[an error occurred while processing this directive] |
|
Review of
Last updated Jul. 12, 2023.
by Greg R.
Google has become for many the pre-eminent Web search engine. In Feb. 1999 it moved from Alpha test version to Beta and on Sept. 21, 1999 it officially launched.
Since that time it has made its mark with its relevance ranking based on link analysis, cached pages, and aggressive growth. Since its beta release, it has had phrase searching and the - for NOT, but it did not add an OR operation until Oct. 2000. In Dec. 2000, it added title searching. In June 2000 it announced a database of over 560 million pages, which grew to over 600 million by the end of 2000 and then 1.5 billion in Dec. 2001. The 2+ billion reported on their home page as of April 2002 includes indexed pages, unindexed URLs, and other file formats.
By Nov. 2002, they moved their claim up to 3 billion, and in Feb. 2004 it went
to 4 billion. Use the table of contents on the left to navigate this review.
Databases:
- Web: Indexed Web pages (also includes
URLs that it has not fully indexed) and additional file types in the Web
database include PDF, .ps, .doc, .xls, .txt, .ppt, .rtf, .asp, .wpd, and more. See Google Database Components for more details.
- Ads: Paid advertisements usually shown on the right side (or top) under a
"Sponsored Links" heading
- Images: Picture database
- Groups: Usenet news database
- News: Past 30 days of
Web-based news sites
- Directory: A version
of the Open Directory
with entries ranked in Google's PageRank order
- Froogle: Shopping
and product search (still in beta as of March 2004)
- Catalog Search:
Scanned were all still in beta as of Aug. 2003.
Google also has a PageRank version of the Open Directory, and above their regular results, hits from their own news headlines database, stock quotes,
calculator/conversions, and a phone number database may display.
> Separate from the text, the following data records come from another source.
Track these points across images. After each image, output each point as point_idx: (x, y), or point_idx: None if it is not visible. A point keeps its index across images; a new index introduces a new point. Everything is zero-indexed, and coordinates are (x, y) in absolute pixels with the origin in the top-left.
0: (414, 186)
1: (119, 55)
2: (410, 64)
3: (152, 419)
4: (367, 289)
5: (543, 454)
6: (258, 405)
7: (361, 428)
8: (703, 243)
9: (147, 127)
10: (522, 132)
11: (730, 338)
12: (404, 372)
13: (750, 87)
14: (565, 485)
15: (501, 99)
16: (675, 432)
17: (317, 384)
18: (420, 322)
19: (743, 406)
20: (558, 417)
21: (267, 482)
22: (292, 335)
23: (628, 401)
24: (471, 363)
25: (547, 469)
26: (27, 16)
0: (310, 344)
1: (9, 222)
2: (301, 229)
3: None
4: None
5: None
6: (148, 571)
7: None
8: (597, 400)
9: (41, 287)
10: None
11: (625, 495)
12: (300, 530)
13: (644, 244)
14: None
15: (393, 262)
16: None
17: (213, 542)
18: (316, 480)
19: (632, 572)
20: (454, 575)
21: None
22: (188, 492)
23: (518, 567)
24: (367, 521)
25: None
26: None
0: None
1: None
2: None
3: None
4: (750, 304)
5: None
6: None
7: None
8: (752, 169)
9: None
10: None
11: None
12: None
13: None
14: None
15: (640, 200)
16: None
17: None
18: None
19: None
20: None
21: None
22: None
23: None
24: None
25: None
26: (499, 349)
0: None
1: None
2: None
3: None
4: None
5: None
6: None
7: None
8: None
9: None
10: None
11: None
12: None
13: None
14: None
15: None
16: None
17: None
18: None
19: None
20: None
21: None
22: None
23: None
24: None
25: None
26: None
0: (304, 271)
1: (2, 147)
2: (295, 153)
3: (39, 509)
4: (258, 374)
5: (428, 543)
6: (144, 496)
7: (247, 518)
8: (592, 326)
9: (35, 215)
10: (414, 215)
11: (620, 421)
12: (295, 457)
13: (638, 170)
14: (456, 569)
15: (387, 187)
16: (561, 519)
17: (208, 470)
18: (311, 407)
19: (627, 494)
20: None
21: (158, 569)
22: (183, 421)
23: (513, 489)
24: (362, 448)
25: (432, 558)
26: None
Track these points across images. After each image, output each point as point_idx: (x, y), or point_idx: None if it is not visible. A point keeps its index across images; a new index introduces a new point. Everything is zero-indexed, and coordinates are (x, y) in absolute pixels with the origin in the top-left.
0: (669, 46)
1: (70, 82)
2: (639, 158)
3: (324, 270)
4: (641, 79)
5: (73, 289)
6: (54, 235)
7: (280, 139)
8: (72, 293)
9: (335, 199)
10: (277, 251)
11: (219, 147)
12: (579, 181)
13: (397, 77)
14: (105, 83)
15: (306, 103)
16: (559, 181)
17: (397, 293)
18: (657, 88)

In addition it offers several specialized subsets: a government database of the
.gov and .mil sites; University searches; a Linux search; an Apple/Macintosh search; and a Microsoft search.
The Google database is used by AOL, iWon, at Netscape's Search
site. Yahoo! dropped Google in
Feb. 2004
after switching from Inktomi to Google in July 2000
and then reaffirming and more closely integrating Google results in
Oct. 2002.
BBCi used Google from May 2002
until March 2003 when they switched to Inktomi.
Strengths:
* Size and scope: It is now the largest, and includes PDF, DOC, PS, and many other file types
* Relevance based on sites' linkages and authority
* Cached archive of Web pages as the looked were indexed
* Additional databases: Google Groups, News, Directory, etc.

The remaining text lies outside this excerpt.